Tuesday, October 26, 2010

Are Your Cookbooks Making You Fat?

As my high school social studies teacher used to say, You bet your sweet bip.

In the Pinch kitchen, food has a triple mandate: healthy, delicious, and family friendly. Everything cooked here has to be a ten in each category, or it doesn't get made. The average cookbook has a taste mandate. Food will taste great, but it may take you awhile to produce, and it's going to contain unhealthy fats, excessive calories, and probably too much sugar or salt.

It goes the other way, too. If health is your priority, your food will meet different criteria, umami not among them. Plus, vegetarian fare can be loaded with saturated fat.

Concerned your cookbooks are adding to the girth of your sweet bip? Here's what you should look out for:

What cut? - You don't have to limit animal protein in your diet to eat a heart healthy diet. You just have to choose your cuts carefully. Leg of lamb is very lean, compared to chops or shoulder. Flank steak trumps skirt steak, and ground beef comes in a variety of leanness. It's no surprise that for poultry, white meat trumps dark. Pork loin and tenderloin beat everything else porcine. One reason I love Trader Joe's is that I can check the nutrition data on meat.

Trim the fat/Drain the fat - This is a hugely important step in lowering the unhealthy and unnecessary fats in your diet. Leg of lamb, which starts lean, should still spend some time under the knife before it's cooked. Unwrap the whole thing, separating it in its natural places and cut out everything white and unsightly. You can then tie it back up with butcher's twine (but not before adding some rosemary, salt and feta, or maybe a smidge of Gorgonzola), or leave it butterflied since it grills up so quickly.

Bacon has tremendous flavor - go ahead and use it sparingly (like use a slice or two) and trim the heck out of it, discarding all the bits that are white or translucent. And drain it after cooking. Same goes for the ground beef used for tacos. Start with a 96/4 (superlean) ground beef. After you brown it, drain it. The purpose is twofold here - you don't want wet meat in a taco shell, and following this step removes even more of the fat. Especially in this case where there is so many flavors (cumin! chili! jalapeño! lime! avocado!) the extra fat is not going to bring anything to the table.

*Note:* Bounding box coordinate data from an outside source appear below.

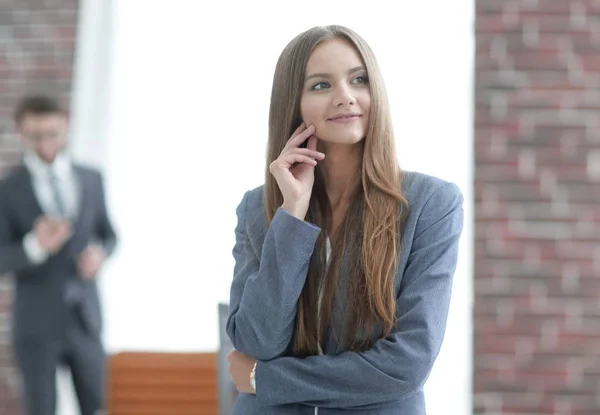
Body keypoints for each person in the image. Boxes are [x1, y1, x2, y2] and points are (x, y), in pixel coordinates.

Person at [226, 25, 464, 414]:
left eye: (358, 80)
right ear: (294, 104)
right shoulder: (258, 207)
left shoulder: (431, 204)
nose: (345, 97)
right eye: (321, 85)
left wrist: (265, 379)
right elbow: (257, 341)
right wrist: (292, 214)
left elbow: (407, 364)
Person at [0, 95, 117, 415]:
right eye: (35, 136)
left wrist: (99, 255)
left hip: (85, 319)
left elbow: (109, 236)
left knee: (97, 406)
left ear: (65, 126)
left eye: (52, 133)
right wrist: (34, 247)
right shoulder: (8, 188)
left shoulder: (91, 178)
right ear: (21, 133)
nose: (45, 143)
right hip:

Too much of a good thing - Olive oil is a wonderful thing but don't be mislead: like all oils it is 100% fat. One tablespoon contains over 100 calories. Let 3 T be the maximum addition of oil into anything you make - sauces, dressings, etc.

Oils are shifty when exposed to heat, meaning they become harmful ingredients. Instead of following a recipe that directs you to saute some garlic in a cup of olive oil (that's sixteen tablespoons - you do the calorie math), do this: use a scant bit of oil - like 1-2 tablespoons, or saute in an oil with a higher smoke point, like canola or safflower oil, and add a tablespoon of olive oil to the sauce at the end of cooking. It will give your sauce a velvety smooth finish, not unlike the beurre monté championed by the French.

Further, all oils are not created equally. Canola and walnut oils win bonus points for being exceptionally low in saturated fat. Any pan frying you can't talk yourself out of should be done in canola.

Removing skin from poultry before cooking. Chicken breasts are most lean when the skin is removed. That means cooking them without the skin. Don't worry about losing moisture. Sure, if you overcook it a turkey or chicken breast will dry out, but that will happen with the skin on too. A marinades will help with moisture, and allow you to control the fat content. I never cook a chicken breast that didn't get at least 20 minutes in a basic olive oil/tamari marinade). I take the skin off turkey too, whole and split breasts. If  you're especially anxious about not overdoing a turkey breast simply cover the breast with an broth- or olive oil-soaked cheesecloth. For weeknight turkey meals,  just rub the surface with a little olive oil and few shakes of salt and pepper or a blended seasoning like the Spice House's Milwaukee Iron.

Cheese - if you're using more than one ounce of cheese per person in a given dish, then that recipe gets low points on the health scale. One ounce is not a lot. Cheese should absolutely be enjoyed - just enjoy it sparingly. I prefer to forgo dairy where it's not needed (like on those tacos) and instead enjoy a selection of the world's finest as a cheese course now and then.

Butter - At best, you can make substitutions, or at least compromise with a blend of butter and olive oil.

Cream - Please. Only the truly disciplined have read this far, and the truly discipled aren't cooking with cream.